5 thoughts on “Pork uteri”

  1. I’m trying very hard to get Pork uteri out of my head. It’s worse than the times I have gotten a song (that I hate) stuck in my head!

  2. Hey, I’m bouncing up and down on my posture ball thinking Pork Bung Pork Bung Pork Bung!

    And you guys had a lot of snow, eh?

  3. You are a silly girl sometimes aren’t you? Apparently, we will probably break the 1972 record for snowfall before we are done. It’s the accumlated displaced snow that is causing the most trouble. It’s like being in a tunnel driving up our street and into our driveway — you can’t see anything but snow banks. I curse my injured elbow and rotator cuff that stop me from getting out and enjoying the sunny ski slopes.

  4. I remember the winter of ’72. Eleven feet of snow in Montreal. The day I got married (starter marriage) it was minus 51 when you factored in the wind chill. The spring the starter-hubby and I took off for warmer climes (BC).

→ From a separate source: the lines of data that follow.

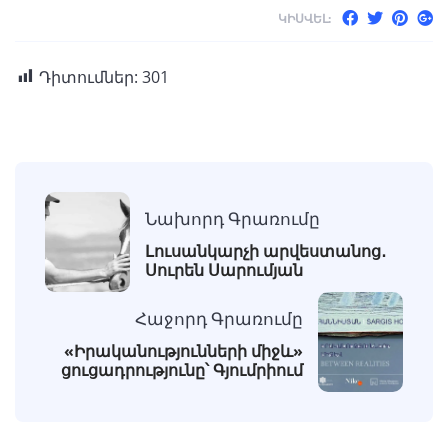
ԿԻՍՎԵԼ:
Դիտումներ:
301
Նախորդ Գրառումը
Լուսանկարչի արվեստանոց․
Սուրեն Սարումյան
Հաջորդ Գրառումը
«Իրականությունների միջև»
ցուցադրությունը՝ Գյումրիում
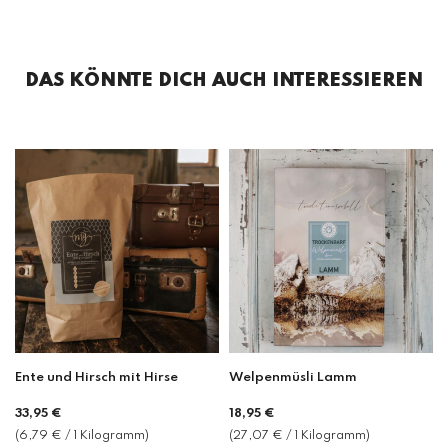
DAS KÖNNTE DICH AUCH INTERESSIEREN
Ente und Hirsch mit Hirse
Welpenmüsli Lamm
33,95 €
18,95 €
(6,79 € / 1 Kilogramm)
(27,07 € / 1 Kilogramm)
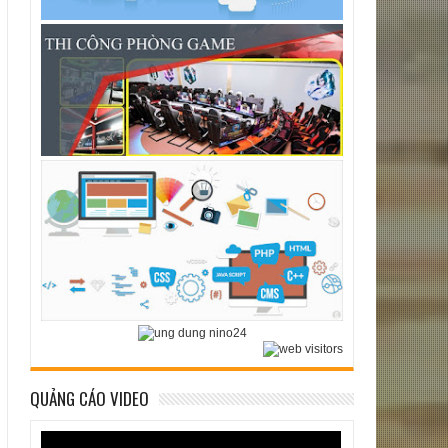
QUẢNG CÁO VIDEO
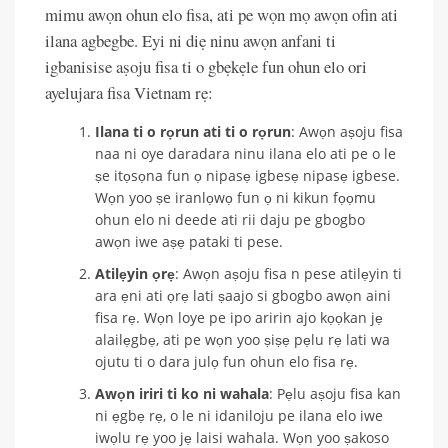
mimu awọn ohun elo fisa, ati pe wọn mọ awọn ofin ati
ilana agbegbe. Eyi ni diẹ ninu awọn anfani ti
igbanisise aṣoju fisa ti o gbẹkẹle fun ohun elo ori
ayelujara fisa Vietnam rẹ:
Ilana ti o rọrun ati ti o rọrun
: Awọn aṣoju fisa
naa ni oye daradara ninu ilana elo ati pe o le
ṣe itọsọna fun ọ nipasẹ igbesẹ nipasẹ igbese.
Wọn yoo ṣe iranlọwọ fun ọ ni kikun fọọmu
ohun elo ni deede ati rii daju pe gbogbo
awọn iwe aṣẹ pataki ti pese.
Atilẹyin ọrẹ
: Awọn aṣoju fisa n pese atilẹyin ti
ara ẹni ati ọrẹ lati ṣaajo si gbogbo awọn aini
fisa rẹ. Wọn loye pe ipo aririn ajo kọọkan jẹ
alailẹgbẹ, ati pe wọn yoo ṣiṣẹ pẹlu rẹ lati wa
ojutu ti o dara julọ fun ohun elo fisa rẹ.
Awọn iriri ti ko ni wahala
: Pẹlu aṣoju fisa kan
ni ẹgbẹ rẹ, o le ni idaniloju pe ilana elo iwe
iwọlu rẹ yoo jẹ laisi wahala. Wọn yoo ṣakoso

  5. I’ve seen your pictures so I figure you must have been married at a really young age Kopper.
    This is probably the year we got hit in Angus (outside Barrie). We lived in a subdivision, but other than that there was nothing but farm land. We were snowed in, a drift completely covered the front door and once the plows had gone through on the country roads leading to the highway, the telephone poles were buried. I was making tunnels in the snow with my two brothers.